Exercise requirements |
Turn the paragraph in the abstract on transgenic mouse mutation assays that begins "Transgenic mice have introduced new possibilities" into a short bulleted list that keeps its main facts.
[Text block]
Initial experiences and future directions for transgenic mouse mutation assays

Abstract

Transgenic mice have introduced new possibilities in the field of mutation research and safety testing. Using lacZ transgenic mice (Muta TMMouse), we have combined in the peripheral blood micronucleus assay with the transgenic mouse mutation assay, enabling the concomitant detection of gene mutations and micronucleus induction in vivo in the same animals (Suzuki et al., 1993). Several mutagens, i.e., mitomycin C (MMC), ethyl nitrosourea (ENU), ethyl methanesulfonate (EMS) and diethyl nitrosamine (DEN), were tested in this combined assay. All of them increased the lacZ mutant frequency in bone marrow or liver, and all except DEN induced micronuclei in peripheral blood. These initial studies demonstrated that genotoxicity in vivo could be detected with these two endpoints and, more importantly, that some specificity exists among these tissues analyzed. Although transgenic mouse mutation assays have many potential applications in in vivo mutation research, several problems stand in the way of wider use. Paramount among these are cost and labor intensiveness. The color screening systems for lacZ or lacI mutation detection require large numbers of plates and tedious scoring processes. In order to make significant advances in this field, it will be necessary to use positive selection for induced mutants, such as has been described recently for the laZ and lacI transgenic mouse models.
[/Text block]
[Data provided]
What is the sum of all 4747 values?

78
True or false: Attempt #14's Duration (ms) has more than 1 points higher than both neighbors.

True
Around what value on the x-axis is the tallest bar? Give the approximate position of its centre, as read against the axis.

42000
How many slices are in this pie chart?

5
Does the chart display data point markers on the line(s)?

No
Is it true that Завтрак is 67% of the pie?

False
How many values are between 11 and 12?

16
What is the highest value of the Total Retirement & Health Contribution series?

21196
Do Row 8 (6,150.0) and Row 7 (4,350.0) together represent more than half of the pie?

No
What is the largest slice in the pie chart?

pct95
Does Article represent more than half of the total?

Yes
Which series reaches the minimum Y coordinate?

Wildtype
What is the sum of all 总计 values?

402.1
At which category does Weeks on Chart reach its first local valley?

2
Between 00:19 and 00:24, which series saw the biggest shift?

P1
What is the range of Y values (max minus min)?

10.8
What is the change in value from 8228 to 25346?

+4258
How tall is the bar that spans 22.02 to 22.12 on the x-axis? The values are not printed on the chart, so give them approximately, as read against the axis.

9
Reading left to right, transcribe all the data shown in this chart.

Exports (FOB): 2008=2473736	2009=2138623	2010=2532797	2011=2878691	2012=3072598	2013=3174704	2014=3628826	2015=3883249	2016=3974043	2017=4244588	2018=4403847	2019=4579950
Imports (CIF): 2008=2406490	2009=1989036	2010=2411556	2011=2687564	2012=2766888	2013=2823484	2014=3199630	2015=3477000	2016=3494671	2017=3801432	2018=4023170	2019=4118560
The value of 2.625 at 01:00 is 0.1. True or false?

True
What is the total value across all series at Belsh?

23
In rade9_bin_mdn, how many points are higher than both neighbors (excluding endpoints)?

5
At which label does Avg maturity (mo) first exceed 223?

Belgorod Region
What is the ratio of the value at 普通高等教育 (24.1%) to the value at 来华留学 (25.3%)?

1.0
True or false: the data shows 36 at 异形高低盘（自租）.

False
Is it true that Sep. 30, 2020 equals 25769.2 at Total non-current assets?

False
[/Data provided]
Answer to this problem |
- Transgenic mice have opened new possibilities in mutation research and safety testing.
- Using lacZ transgenic mice, the peripheral blood micronucleus assay was combined with the transgenic mouse mutation assay. This made it possible to detect gene mutations and micronucleus induction in vivo in the same animals.
- Four mutagens were tested this way: mitomycin C (MMC), ethyl nitrosourea (ENU), ethyl methanesulfonate (EMS) and diethyl nitrosamine (DEN).
- All four raised the lacZ mutant frequency in bone marrow or liver. All except DEN induced micronuclei in peripheral blood.
- These first studies showed that in vivo genotoxicity could be detected with both endpoints. They also showed some specificity among the tissues analyzed.
- Cost and labor are the main barriers to wider use. Color screening for lacZ or lacI mutations needs many plates and tedious scoring.
- Real progress will require positive selection for induced mutants, as recently described for transgenic mouse models.